Mengusik sensitifitas keislaman
Pemimpin Pondok Pesantren Gontor, Jawa Timur, KH Hasan Abdullah Sahal mengatakan konflik yang menimpa Muslim Uighur telah mengusik sensitifitas keislaman di Indonesia.
Dia menyorot istilah kamp massal yang dipakai pemerintah China untuk menahan etnis Uighur.
"Soal istilah kamp agak sensitif bagi bangsa kita, mungkin karena sensitivitas keislaman besar mungkin jadi berlebihan," katanya.
Pada 21 Desember lalu, ribuan massa ormas Islam di Indonesia berunjuk rasa di depan Kedutaan Besar China di Jakarta dan sejumlah daerah untuk mendesak negara itu menghentikan penindasan terhadap etnis Uighur.
Mereka juga meminta pemerintah Indonesia bersikap.
Wakil Ketua DPR, Fadli Zon kembali mendesak pemerintah Indonesia bersuara membela muslim Uighur di Xinjiang.
“Dari pemberitaan media internasional, perlakuan diskriminatif dan tindakan represif pemerintah China terhadap Muslim Uighur sebenarnya sudah berlangsung cukup lama,” katanya dalam keterangan tertulis yang diterima BeritaBenar.
“Tapi sayangnya belum ada negara-negara Muslim, termasuk Indonesia, yang berani mengecam tindakan pemerintah China.”
Berdasarkan hasil investigasi UN Committee on the Elimination of Racial Discrimination dan Amnesty International and Human Rights Watch yang dikeluarkan Agustus lalu, sekitar 2 juta warga Uighur ditahan otoritas China di penampungan politik di Xinjiang.
Banyak tahanan yang dipenjara untuk waktu yang tak ditentukan dan tanpa dakwaan.
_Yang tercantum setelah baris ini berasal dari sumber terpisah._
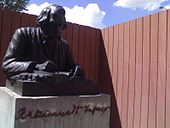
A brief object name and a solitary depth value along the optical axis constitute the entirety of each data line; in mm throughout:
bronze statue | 1459
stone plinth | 1257
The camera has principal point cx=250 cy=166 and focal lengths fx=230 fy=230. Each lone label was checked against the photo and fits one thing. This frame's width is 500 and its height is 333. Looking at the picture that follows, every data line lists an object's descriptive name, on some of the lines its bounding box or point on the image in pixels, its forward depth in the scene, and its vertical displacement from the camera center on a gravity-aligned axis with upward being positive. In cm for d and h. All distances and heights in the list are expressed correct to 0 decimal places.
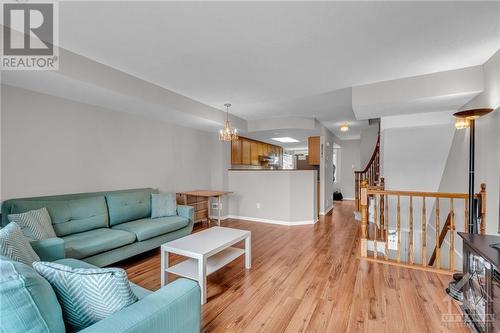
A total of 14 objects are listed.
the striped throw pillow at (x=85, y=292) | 103 -57
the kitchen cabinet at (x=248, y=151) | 613 +49
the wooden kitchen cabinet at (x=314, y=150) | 602 +46
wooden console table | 453 -71
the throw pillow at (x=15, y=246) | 139 -51
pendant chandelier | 391 +56
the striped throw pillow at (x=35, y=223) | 220 -57
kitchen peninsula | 516 -64
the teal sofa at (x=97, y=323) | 78 -65
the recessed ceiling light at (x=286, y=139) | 675 +84
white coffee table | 214 -84
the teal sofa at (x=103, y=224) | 240 -76
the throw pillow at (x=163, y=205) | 366 -62
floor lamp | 219 -26
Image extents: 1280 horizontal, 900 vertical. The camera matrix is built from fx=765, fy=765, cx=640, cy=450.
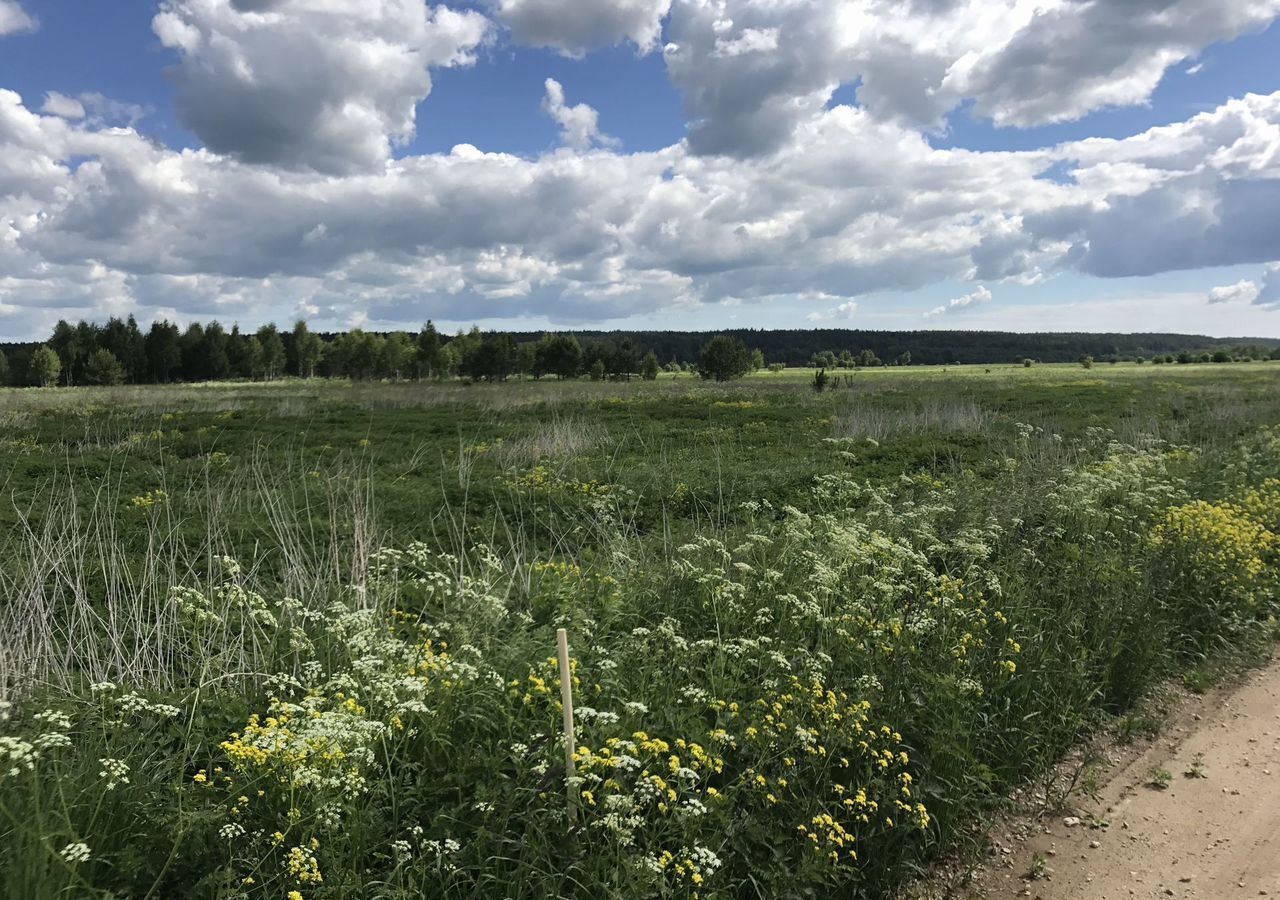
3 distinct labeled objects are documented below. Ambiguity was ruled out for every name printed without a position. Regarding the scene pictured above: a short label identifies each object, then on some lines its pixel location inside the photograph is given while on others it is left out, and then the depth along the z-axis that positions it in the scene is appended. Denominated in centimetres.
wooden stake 302
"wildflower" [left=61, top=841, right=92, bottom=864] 242
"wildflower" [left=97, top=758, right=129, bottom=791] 278
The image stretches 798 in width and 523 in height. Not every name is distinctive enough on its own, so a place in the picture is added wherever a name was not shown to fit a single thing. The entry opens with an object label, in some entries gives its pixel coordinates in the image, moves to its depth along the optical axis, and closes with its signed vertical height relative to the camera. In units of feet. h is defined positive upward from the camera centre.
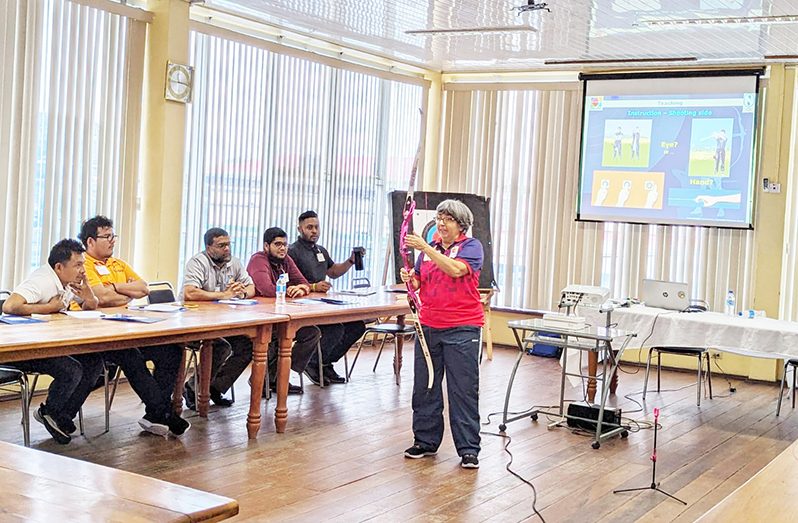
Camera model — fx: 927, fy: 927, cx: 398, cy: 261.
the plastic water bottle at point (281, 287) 19.80 -1.45
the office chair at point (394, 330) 24.58 -2.79
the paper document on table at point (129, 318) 15.97 -1.86
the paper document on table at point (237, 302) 19.63 -1.80
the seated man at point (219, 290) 19.90 -1.63
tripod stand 15.33 -4.13
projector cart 18.61 -2.26
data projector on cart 21.01 -1.40
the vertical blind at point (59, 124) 20.07 +1.91
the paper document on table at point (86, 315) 16.02 -1.85
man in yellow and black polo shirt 17.16 -2.67
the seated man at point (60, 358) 15.85 -2.61
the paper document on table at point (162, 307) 17.70 -1.82
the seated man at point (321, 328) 23.76 -2.68
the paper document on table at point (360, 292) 22.84 -1.70
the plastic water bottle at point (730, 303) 24.57 -1.58
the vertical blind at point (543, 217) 29.30 +0.53
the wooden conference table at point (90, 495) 6.79 -2.21
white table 19.84 -1.97
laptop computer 22.38 -1.33
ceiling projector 20.83 +5.13
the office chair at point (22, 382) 15.28 -2.94
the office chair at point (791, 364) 21.22 -2.70
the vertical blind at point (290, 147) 24.88 +2.19
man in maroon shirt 21.43 -1.47
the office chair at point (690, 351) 22.93 -2.73
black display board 27.81 +0.35
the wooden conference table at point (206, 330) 13.62 -1.93
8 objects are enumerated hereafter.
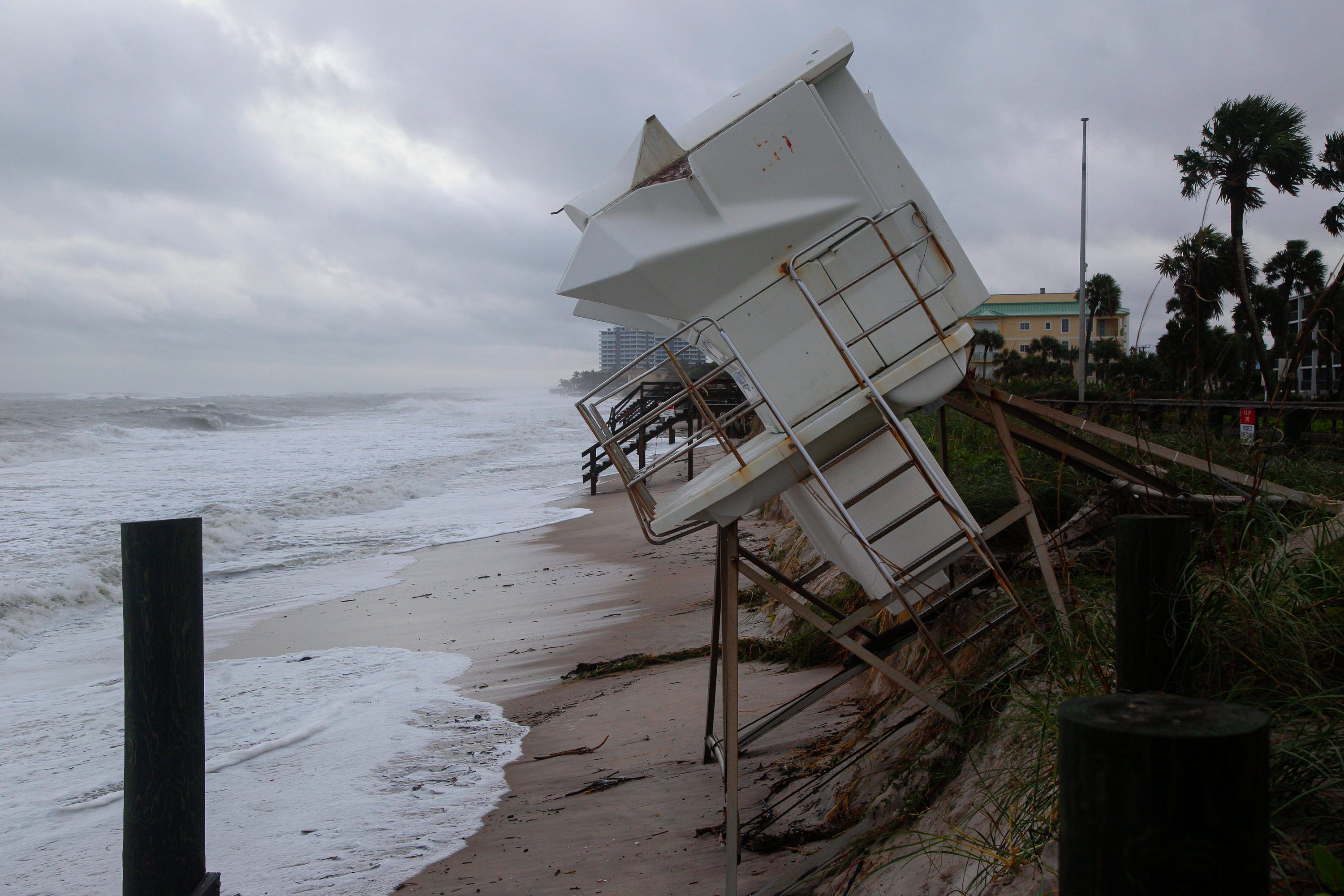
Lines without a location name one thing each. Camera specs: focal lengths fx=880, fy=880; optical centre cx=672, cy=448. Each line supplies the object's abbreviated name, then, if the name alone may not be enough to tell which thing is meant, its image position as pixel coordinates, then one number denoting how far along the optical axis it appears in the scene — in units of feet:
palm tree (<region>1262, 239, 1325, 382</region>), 179.11
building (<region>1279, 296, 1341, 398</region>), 179.03
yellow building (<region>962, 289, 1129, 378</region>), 314.14
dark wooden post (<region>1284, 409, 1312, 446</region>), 34.60
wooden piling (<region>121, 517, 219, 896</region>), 10.69
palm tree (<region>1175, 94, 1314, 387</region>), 96.94
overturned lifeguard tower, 13.99
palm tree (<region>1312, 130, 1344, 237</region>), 74.69
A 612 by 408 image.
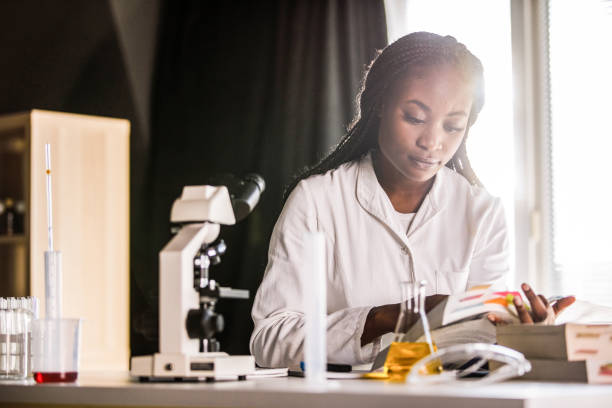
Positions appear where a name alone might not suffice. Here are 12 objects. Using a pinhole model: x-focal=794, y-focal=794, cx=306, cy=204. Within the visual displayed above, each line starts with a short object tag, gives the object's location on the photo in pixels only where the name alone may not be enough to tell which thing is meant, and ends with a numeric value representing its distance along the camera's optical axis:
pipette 1.65
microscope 1.52
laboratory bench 1.10
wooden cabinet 2.97
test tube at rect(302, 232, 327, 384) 1.29
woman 2.12
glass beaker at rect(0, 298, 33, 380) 1.79
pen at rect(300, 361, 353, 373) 1.77
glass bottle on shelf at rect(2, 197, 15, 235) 3.61
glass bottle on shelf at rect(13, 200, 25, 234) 3.62
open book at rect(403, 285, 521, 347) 1.65
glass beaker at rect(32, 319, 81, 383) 1.56
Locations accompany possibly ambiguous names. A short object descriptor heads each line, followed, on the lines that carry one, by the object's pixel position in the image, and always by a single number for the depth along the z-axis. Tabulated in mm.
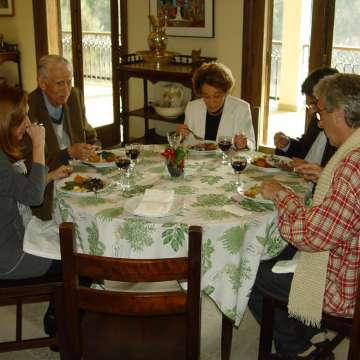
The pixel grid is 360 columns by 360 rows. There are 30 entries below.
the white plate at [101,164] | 2396
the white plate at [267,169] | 2363
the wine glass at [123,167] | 2193
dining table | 1840
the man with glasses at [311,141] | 2600
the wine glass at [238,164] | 2152
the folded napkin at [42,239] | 1940
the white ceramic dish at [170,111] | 4668
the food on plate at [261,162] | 2402
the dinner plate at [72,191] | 2061
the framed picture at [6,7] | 6059
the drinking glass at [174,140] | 2402
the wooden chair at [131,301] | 1381
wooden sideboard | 4426
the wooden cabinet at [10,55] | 6037
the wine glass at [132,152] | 2357
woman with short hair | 2953
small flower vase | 2283
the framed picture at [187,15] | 4566
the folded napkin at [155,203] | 1873
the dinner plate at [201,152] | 2645
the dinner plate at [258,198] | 1963
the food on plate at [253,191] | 2024
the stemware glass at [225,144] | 2443
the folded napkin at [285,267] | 1892
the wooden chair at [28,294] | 1906
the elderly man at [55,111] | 2750
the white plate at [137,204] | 1894
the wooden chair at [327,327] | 1600
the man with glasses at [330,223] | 1595
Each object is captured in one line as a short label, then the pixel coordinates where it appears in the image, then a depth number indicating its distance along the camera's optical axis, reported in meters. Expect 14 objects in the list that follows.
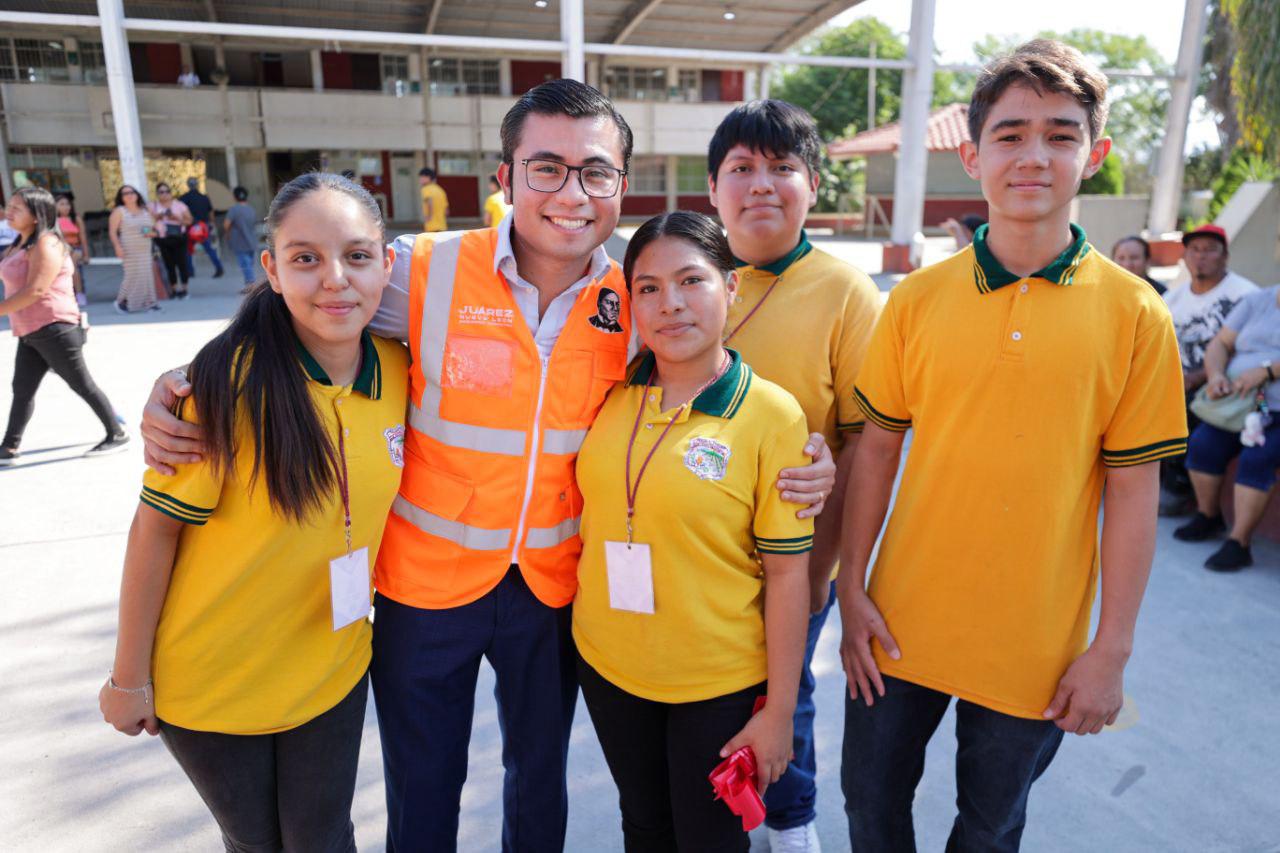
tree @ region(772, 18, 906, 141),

Penahanan tersebut juga ditenggarai berujung penyiksaan, kelaparan, dan kematian.
“Melihat kenyataan seperti ini seharusnya pemerintah Indonesia bersuara. Tidak diam seperti sekarang,” ujar Wakil Ketua Umum Partai Gerindra itu.
Sementara itu, Ketua Fraksi Partai Keadilan Sosial (PKS) DPR RI, Jazuli Juwaini meminta Pemerintah Amerika Serikat (AS) ikut membela etnis Uighur dari pelanggaran HAM.
Hal itu disampaikan usai bertemu anggota senior Kongres AS, David Price saat melawat ke negara itu.
"Tanpa bermaksud mengintervensi politik luar negeri AS, kami mengharap kesamaan agenda dalam upaya mempromosikan dan mewujudkan perdamaian dunia, pembelaan HAM, dan pembebasan rakyat yang masih terjajah atau tertindas di berbagai belahan dunia khususnya terhadap rakyat Palestina, etnis Rohingnya di Myanmar, dan minoritas muslim Uighur di China," katanya.
Wakil Presiden Jusuf Kalla sebelumnya meminta masyarakat Indonesia untuk melihat isu Uighur secara komprehensif dari dua sisi; dugaan perlakuan diskriminatif pemerintah China atas suku minoritas tersebut dan kemungkinan radikalisme.
"Bisa juga radikalisme. Dalam penyelesaian konflik di Poso, ada enam (Uighur) yang ikut ke sana. Empat ditahan sekarang," ujar Kalla, mencontohkan etnis Uighur yang terbukti membantu kelompok militan Mujahidin Indonesia Timur di Poso, Sulawesi Tengah.